Un Papa «preso dalla fine del mondo» apre definitivamente la Chiesa alla globalizzazione, con tutte le sue potenzialità e le sue sfide irrisolte, e - in termini più ecclesiali - richiama in modo dirompente la comunità cattolica alla sua matrice universale.
Da ieri la Chiesa non è più immediatamente identificabile come una «entità» anzitutto europea od occidentale, come impropriamente è avvenuto per secoli, né tantomeno come un'istituzione «romanocentrica». Ciò significa, per il mondo, una straordinaria apertura mentale, culturale e spirituale, per l'Europa e per l'Occidente uno «scossone» i cui effetti andranno valutati nel tempo, per la Curia vaticana una sfida a una rinnovata collegialità.

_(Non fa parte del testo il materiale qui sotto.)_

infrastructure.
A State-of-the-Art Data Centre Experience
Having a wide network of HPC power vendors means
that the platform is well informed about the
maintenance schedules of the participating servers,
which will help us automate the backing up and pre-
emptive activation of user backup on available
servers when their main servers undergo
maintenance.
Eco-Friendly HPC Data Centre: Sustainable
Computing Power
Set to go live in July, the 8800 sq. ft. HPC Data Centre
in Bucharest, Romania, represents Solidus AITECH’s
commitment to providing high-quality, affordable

Dalla «fine del mondo», ma potremmo dire anche dal Sud del mondo. Un Sud che in molti Paesi, l'Argentina è uno di questi, conosce tassi di crescita del Pil che sono ormai un miraggio il Vecchio continente, ma anche squilibri economici aberranti e ingiustizie sociali scandalose, un Sud che della globalizzazione conosce bene il fascino, ma anche la prepotenza che rischia di annientare culture e identità. Per la prima volta nella storia, dunque, un Pontefice guarderà il mondo e la Chiesa con gli occhi di questo Sud, ed è una rivoluzione non piccola.

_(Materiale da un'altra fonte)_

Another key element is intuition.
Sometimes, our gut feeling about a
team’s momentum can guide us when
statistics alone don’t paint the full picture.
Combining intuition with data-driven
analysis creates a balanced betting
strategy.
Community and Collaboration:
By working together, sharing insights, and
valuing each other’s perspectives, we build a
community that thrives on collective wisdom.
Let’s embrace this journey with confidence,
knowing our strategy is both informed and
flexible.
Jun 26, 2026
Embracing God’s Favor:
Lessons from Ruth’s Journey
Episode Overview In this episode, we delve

Anche la scelta del nome va nella linea della novità. A questo proposito ci piace sottolineare che - se è indubbio e profetico il riferimento a Francesco di Assisi, a partire dallo stile di vita del nuovo pontefice - non è da escludere che il Papa gesuita abbia voluto riferirsi anche alla figura di Francesco Saverio: tra i primi compagni di Ignazio di Loyola (fondatore della Compagnia di Gesù), patrono delle missioni, pioniere dell'evangelizzazione in Asia, Francesco Saverio è stato un esempio straordinario di quella capacità di «stare sulle frontiere» - geografiche, ma anche e soprattutto culturali - quanto mai necessaria all'annuncio del Vangelo nel mondo post-moderno.